#### SUPPLIED PASSAGE:
As a counter to your argument, if the world birth rate continues to drop, we will find ourselves in a situation where there is a very large retired portion of the population. Having a large retired population requires a large population of workers to support the retired/elderly class. If the current low birth rate continues, sure eventually there will be less people in the world. But the breakdown of the population by age will have a very large, if not the largest, group as retired/elderly and no longer able to contribute to society. Because of the low birth rate, there are not enough people of working age to support the elderly, support the children and support society. Society will literally not have enough people of the right age group to support society - food production, manufacturing, government, housing - every industry that we have come to rely on for our standard of living will be unable to match the demands of a society that simply has too many elderly and young and not enough workers.
To keep the population steady (no growth) you need every woman to have 2 children each year (the 2 children being the population replacements for their parents when their parents die). The US rate is currently at one of its lowest points in history 1.6 children for every woman. If this were to continue, or worse drop further, the resultant effect on the distribution of ages in the US population could lead to the scenario I alluded to above where there is a lack of people between the ages of 18 and 60 who are physically and mentally capable of working to provide everything a society needs to remain prosperous.
A prolonged decline in birth rates would place a huge stress on future society that would take generations to recover from. If it recovers at all.
@@markbourne4623 When you factor in the environmental problems caused by a large human population: toxic pollution, depletion of fresh water, intensification of droughts, floods and heat waves which are leading imminently to the collapse of large scale agriculture; one must conclude the population is not sustainable. The collapse of our civilization will inflict its suffering on everyone, the weak , and the elderly falling first.

(Saved entries)

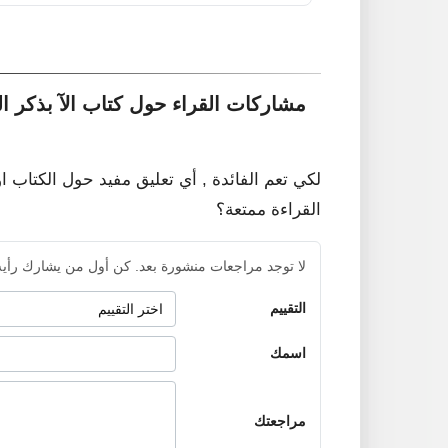
مشاركات القراء حول كتاب الآ بذكر ا
لكي تعم الفائدة , أي تعليق مفيد حول الكتاب ا
القراءة ممتعة؟
لا توجد مراجعات منشورة بعد. كن أول من يشارك رأيه
التقييم
اسمك
مراجعتك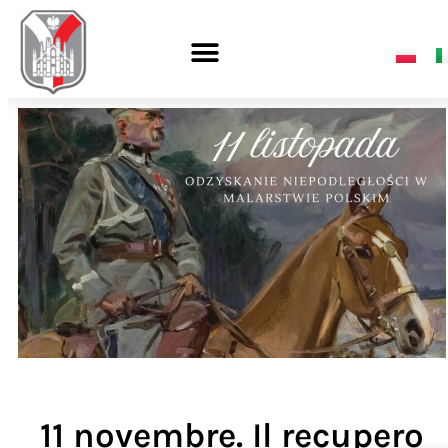
11 novembre. Il recupero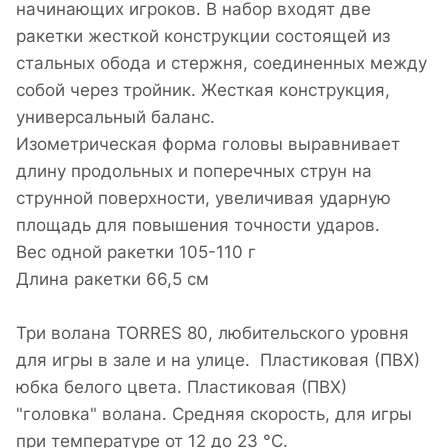
начинающих игроков. В набор входят две
ракетки жесткой конструкции состоящей из
стальных обода и стержня, соединенных между
собой через тройник. Жесткая конструкция,
универсальный баланс.
Изометрическая форма головы выравнивает
длину продольных и поперечных струн на
струнной поверхности, увеличивая ударную
площадь для повышения точности ударов.
Вес одной ракетки 105-110 г
Длина ракетки 66,5 см
Три волана TORRES 80, любительского уровня
для игры в зале и на улице. Пластиковая (ПВХ)
юбка белого цвета. Пластиковая (ПВХ)
"головка" волана. Средняя скорость, для игры
при температуре от 12 до 23 °С.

#### WORK TASK 1:
From the discussion of birth rates, list the industries that the text names as ones society relies on for its standard of living.
#### WORK TASK 2:
Summarize the discussion of birth rates in two sentences.

#### TASK RESPONSE 1:
Food production, manufacturing, government, housing

#### TASK RESPONSE 2:
One commenter argues that a continuing drop in birth rates, such as the current US rate of 1.6 children per woman, would leave too few working-age people to support the elderly, the children and society, a strain that could take generations to recover from, if it recovers at all. A reply counters that the environmental problems caused by a large human population make that population unsustainable, and that the collapse of civilization would bring suffering to everyone, with the weak and the elderly falling first.